_Work to be completed_. Could you set down exactly the lines that start at the one containing "right shoulder: (189, 285)" and end at the final line of the material below?

:: Information given

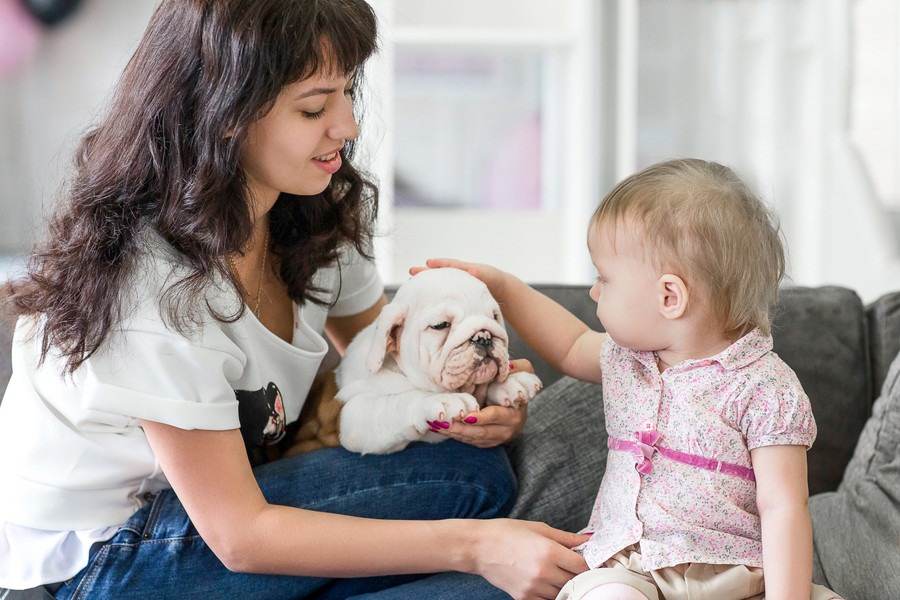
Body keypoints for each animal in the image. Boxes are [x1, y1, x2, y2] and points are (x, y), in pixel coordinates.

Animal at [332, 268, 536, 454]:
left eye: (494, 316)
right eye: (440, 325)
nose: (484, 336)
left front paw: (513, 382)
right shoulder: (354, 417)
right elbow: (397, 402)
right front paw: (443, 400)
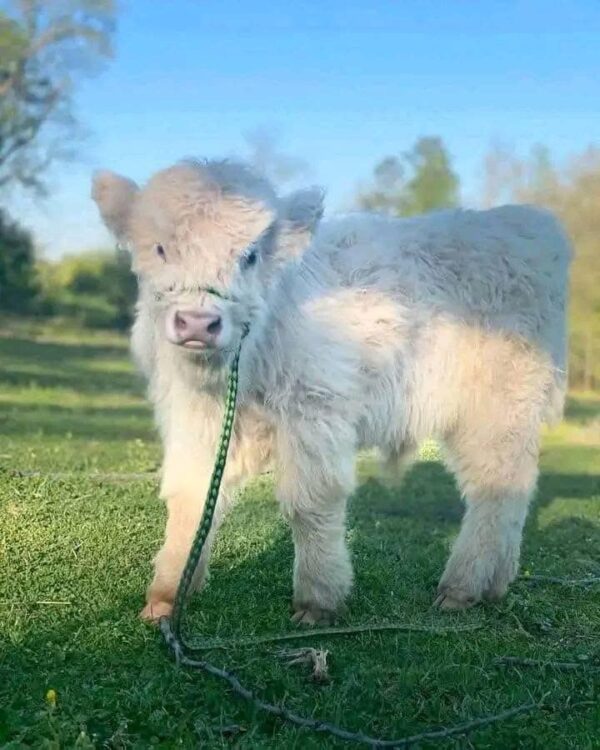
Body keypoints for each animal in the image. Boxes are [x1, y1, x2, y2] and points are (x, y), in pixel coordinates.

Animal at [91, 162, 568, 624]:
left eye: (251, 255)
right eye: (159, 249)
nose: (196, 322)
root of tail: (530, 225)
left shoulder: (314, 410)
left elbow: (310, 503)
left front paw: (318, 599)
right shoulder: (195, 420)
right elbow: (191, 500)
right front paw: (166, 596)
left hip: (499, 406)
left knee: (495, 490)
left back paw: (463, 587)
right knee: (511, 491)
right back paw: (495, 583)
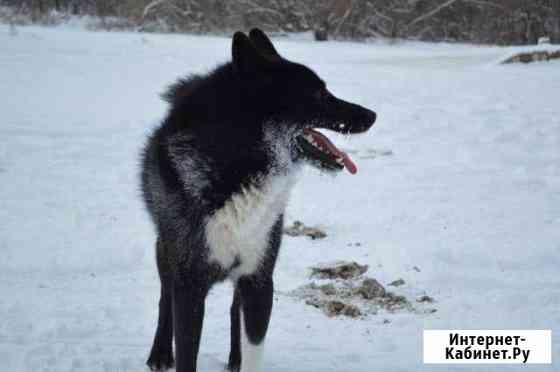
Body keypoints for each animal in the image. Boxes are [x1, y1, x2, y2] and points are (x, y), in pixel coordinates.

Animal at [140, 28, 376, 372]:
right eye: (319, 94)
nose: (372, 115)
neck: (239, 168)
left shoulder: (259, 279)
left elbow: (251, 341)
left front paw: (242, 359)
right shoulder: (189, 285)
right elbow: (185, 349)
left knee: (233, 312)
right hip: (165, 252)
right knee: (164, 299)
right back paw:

::::

_Exercise answer_.
right shoulder: (189, 285)
right elbow: (185, 349)
left knee: (233, 312)
right hip: (165, 252)
right knee: (164, 299)
right back paw:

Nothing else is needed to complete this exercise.